Israelis crying and singing "The nation of Israel lives" marched out of Taba only seconds before Egypt raised its flag over the tiny strip of beach, capping a nearly 7-year-old border dispute.

Dozens of Egyptian workers in Taba to erect a border station and spruce up the area for the Wednesday changeover climbed a hill opposite the five-star Taba Sonesta Hotel. They waved keffiyehs and an Egyptian flag while chanting, "Taba, Taba, Taba. Tomorrow Palestine."Israel lowered its flag over the beach facing the Gulf of Aqaba on the Sinai Peninsula Tuesday night, and the Egyptian flag was raised in a low-key ceremony at noon Wednesday, completing another article of the 1979 Egyptian-Israeli peace treaty.

Egyptian President Hosni Mubarak was on an official visit to West Germany, but in remarks broadcast by Egyptian Television, he said, "The return of Taba marks the completion of the liberation of the Egyptian land and this makes every Egyptian and every Arab happy.

"My message to every Egyptian, every Arab and everybody else is that peace is very precious and peace is . . . worthy of making any concessions no matter what they could be for peace is life itself," Mubarak said.

Mubarak said he will deliver a nationwide "peace message" Sunday after he raises the Egyptian flag over Taba.

In one of many commentaries broadcast Wednesday by state-controlled Cairo Radio, the Taba transfer was seen as a "real beginning for the return of the rest of the occupied territories in the West Bank, Gaza and the Golan Heights."

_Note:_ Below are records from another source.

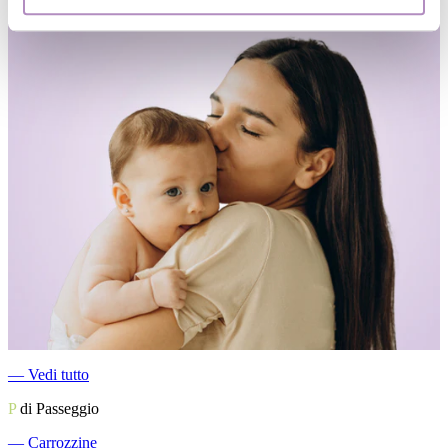
―
Vedi tutto
P
di Passeggio
―
Carrozzine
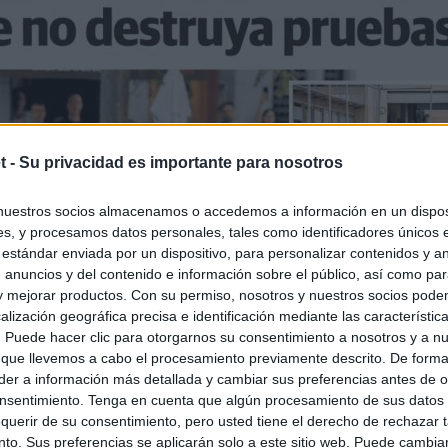
t -
Su privacidad es importante para nosotros
nuestros socios almacenamos o accedemos a información en un disposi
s, y procesamos datos personales, tales como identificadores únicos 
 estándar enviada por un dispositivo, para personalizar contenidos y a
 anuncios y del contenido e información sobre el público, así como pa
 y mejorar productos. Con su permiso, nosotros y nuestros socios podem
alización geográfica precisa e identificación mediante las característic
s. Puede hacer clic para otorgarnos su consentimiento a nosotros y a n
 que llevemos a cabo el procesamiento previamente descrito. De forma 
er a información más detallada y cambiar sus preferencias antes de o
nsentimiento. Tenga en cuenta que algún procesamiento de sus datos
querir de su consentimiento, pero usted tiene el derecho de rechazar t
to. Sus preferencias se aplicarán solo a este sitio web. Puede cambia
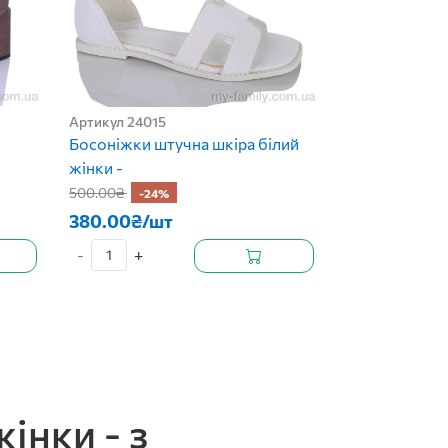
Артикул 24015
Босоніжки штучна шкіра білий
жінки -
500.00₴
-24%
380.00₴/шт
-
+
інки - з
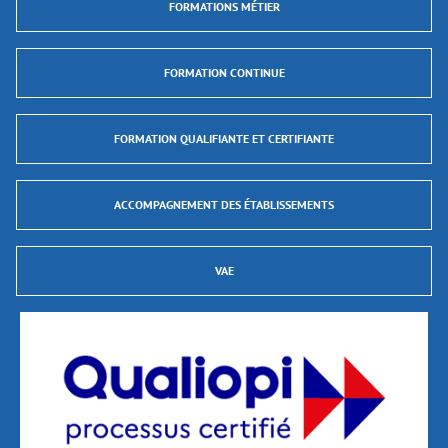
FORMATIONS MÉTIER
FORMATION CONTINUE
FORMATION QUALIFIANTE ET CERTIFIANTE
ACCOMPAGNEMENT DES ÉTABLISSEMENTS
VAE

With the resolution of the Taba border dispute, analysts expect Egypt to press Israel to solve the Palestinian issue on the occupied West Bank and Gaza Strip where an uprising has been raging since December 1987.

"We hope that Taba will turn into a model of living together," Israeli Foreign Ministry spokesman Alon Liel said. "We hope that this will be an example for other aspects of the relationship and for the relationship with other countries in the Middle East."

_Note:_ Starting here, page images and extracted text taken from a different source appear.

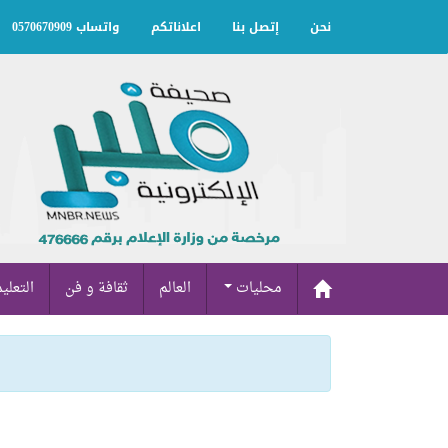
نحن
إتصل بنا
اعلاناتكم
واتساب 0570670909
محليات
العالم
ثقافة و فن
التعلي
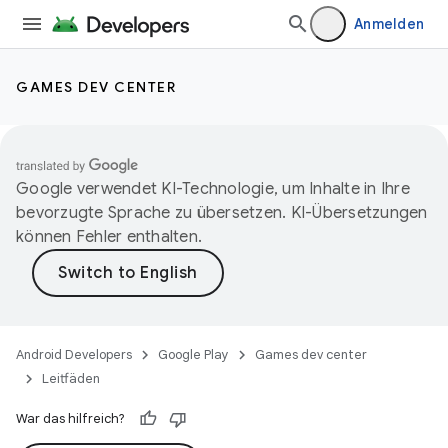
Anmelden
GAMES DEV CENTER
Google verwendet KI-Technologie, um Inhalte in Ihre
bevorzugte Sprache zu übersetzen. KI-Übersetzungen
können Fehler enthalten.
Android Developers
Google Play
Games dev center
Leitfäden
War das hilfreich?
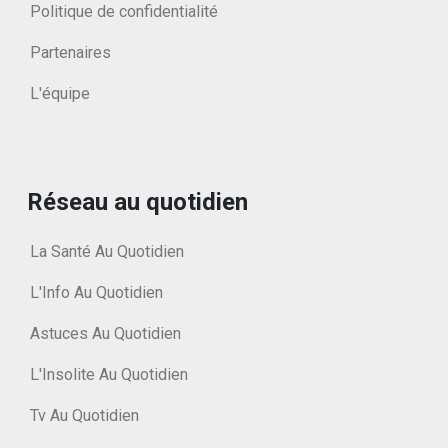
Politique de confidentialité
Partenaires
L'équipe
Réseau au quotidien
La Santé Au Quotidien
L'Info Au Quotidien
Astuces Au Quotidien
L'Insolite Au Quotidien
Tv Au Quotidien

An Egyptian military squad, Egypt's consul general to Eilat, now Israel's most southern city, and more than 100 Egyptian workers were among those attending the ceremony on a ridge opposite the Sonesta Hotel.

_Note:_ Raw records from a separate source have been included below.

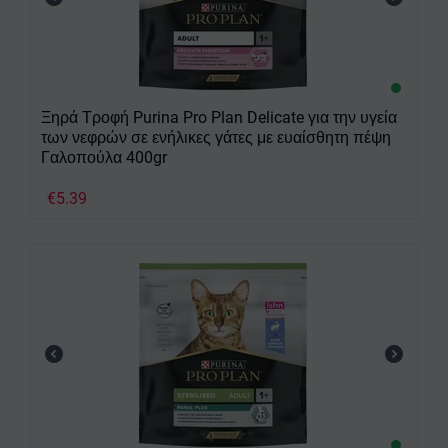
Ξηρά Τροφή Purina Pro Plan Delicate για την υγεία
των νεφρών σε ενήλικες γάτες με ευαίσθητη πέψη
Γαλοπούλα 400gr
€
5.39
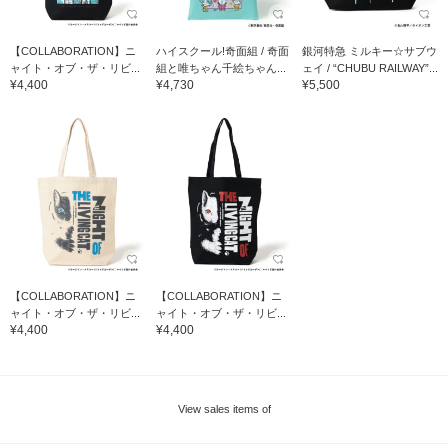
【COLLABORATION】ニ
ハイスクール!奇面組 / 奇面
銀河特急 ミルキー☆サブウ
ャイト・オブ・ザ・リビ...
組と唯ちゃん千絵ちゃん...
ェイ / “CHUBU RAILWAY”...
¥4,400
¥4,730
¥5,500
【COLLABORATION】ニ
【COLLABORATION】ニ
ャイト・オブ・ザ・リビ...
ャイト・オブ・ザ・リビ...
¥4,400
¥4,400
View sales items of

Ahmed el-Messeiri, Cairo's consul general in Eilat, told the Middle East News Agency that the return of Taba to Egypt was "the fruit of an Egyptian diplomatic accomplishment, sweat and effort and the hoisting of the Egyptian flag is the best proof for that."

While the Egyptian officials kept a low profile, the emotion of the transfer swept the workers who began chanting in Arabic "God is Great" and singing Egypt's national anthem, "My Country, My Country."